WASHINGTON -- A House Banking Committee panel will pending bank derivatives bill during the week of Sept. 12, a subcommittee aide said this week.
The bill, introduced earlier this year by House Banking Committee leaders Rep. Henry Gonzalez, D-Tex., and Rep. Jim Leach, R-Iowa, would require federal regulators to establish comprehensive derivatives standards for banks, government-sponsored agencies, and federal credit unions.
Meanwhile, Rep. Edward Markey, D-Mass., has given the Securities and Exchange Commission until early next month to produce a comprehensive report on the use of derivatives by mutual funds.

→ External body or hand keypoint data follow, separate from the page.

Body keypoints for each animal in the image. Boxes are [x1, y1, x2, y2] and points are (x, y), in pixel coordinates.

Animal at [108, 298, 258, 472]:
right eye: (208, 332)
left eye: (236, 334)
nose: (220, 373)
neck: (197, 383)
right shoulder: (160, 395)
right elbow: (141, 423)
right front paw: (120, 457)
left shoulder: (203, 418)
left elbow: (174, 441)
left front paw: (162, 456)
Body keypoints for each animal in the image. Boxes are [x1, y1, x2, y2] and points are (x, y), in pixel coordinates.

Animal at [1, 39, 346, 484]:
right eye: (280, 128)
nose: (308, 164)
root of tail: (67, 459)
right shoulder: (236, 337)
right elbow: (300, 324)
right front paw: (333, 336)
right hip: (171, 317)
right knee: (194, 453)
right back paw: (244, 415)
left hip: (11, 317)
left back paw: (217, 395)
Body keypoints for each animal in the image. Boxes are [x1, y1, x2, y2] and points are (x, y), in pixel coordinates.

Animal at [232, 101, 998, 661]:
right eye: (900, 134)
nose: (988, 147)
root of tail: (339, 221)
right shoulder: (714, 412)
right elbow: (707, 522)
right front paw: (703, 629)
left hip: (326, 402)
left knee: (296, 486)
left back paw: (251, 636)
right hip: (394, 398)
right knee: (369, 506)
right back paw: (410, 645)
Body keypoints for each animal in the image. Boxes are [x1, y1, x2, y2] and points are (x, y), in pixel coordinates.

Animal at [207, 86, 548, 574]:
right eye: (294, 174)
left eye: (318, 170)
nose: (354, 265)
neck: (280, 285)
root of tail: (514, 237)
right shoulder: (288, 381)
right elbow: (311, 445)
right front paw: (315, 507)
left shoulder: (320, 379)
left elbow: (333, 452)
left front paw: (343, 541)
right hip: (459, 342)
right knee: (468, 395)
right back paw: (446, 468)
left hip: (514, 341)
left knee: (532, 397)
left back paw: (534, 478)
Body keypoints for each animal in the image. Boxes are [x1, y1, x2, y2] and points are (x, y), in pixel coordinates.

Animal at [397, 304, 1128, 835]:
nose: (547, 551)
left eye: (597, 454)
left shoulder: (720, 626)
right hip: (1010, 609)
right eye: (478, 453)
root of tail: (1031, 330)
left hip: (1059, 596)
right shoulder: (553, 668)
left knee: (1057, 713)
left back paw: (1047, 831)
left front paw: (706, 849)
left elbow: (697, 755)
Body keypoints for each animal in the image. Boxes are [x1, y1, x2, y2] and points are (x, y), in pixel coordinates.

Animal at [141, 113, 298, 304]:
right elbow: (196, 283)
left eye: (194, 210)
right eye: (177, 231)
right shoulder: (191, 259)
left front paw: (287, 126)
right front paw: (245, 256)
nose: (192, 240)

Markey, who chairs the House Energy and Commerce's subcommittee on telecommunications and finance, had asked the report to be submitted to the subcommittee by July 18, but postponed the deadline at the SEC's request.
The House Banking Committee's subcommittee on financial institutions supervision, regulation, and deposit insurance will take up the Gonzalez and Leach derivatives bill in mid-September.
Subcommittee chairman Rep. Stephen Neal, D-N.C., is a co-sponsor of the bill.
In a letter earlier this month, Gonzalez asked Neal for a subcommittee vote on the bill as soon as possible after the Labor Day recess.
The subcommittee had already planned to take up the bill in September before Gonzalez made the request, the subcommittee aide said.
Gonzalez's push for derivatives legislation for banks comes as Rep. John Dingell, D-Mich., chairman of the House Energy and Commerce Committee, has backed off considering a bill to regulate securities firms' derivatives affiliates, which currently are not regulated by the SEC.
Markey introduced a bill earlier this year that would subject the affiliates to SEC oversight and regulation, but Dingell has refrained from supporting it, at least for now.
Instead, Dingell endorsed a proposal by the Securities Industry Association and SEC to work together to develop voluntary standards for the derivatives affiliates.
Markey and Rep. Jack Fields, R-Tex., asked the SEC in June to conduct a comprehensive study of mutual funds use of derivatives and to determine whether changes in securities laws and rules are needed to govern funds' derivatives activities.
The two lawmakers made the request after several funds that had been viewed as conservative by investors reported derivativesrelated losses.
In a letter, Markey and Fields asked the SEC for specific information, including whether derivatives interfere with compliance of certain federal securities law requirements for funds.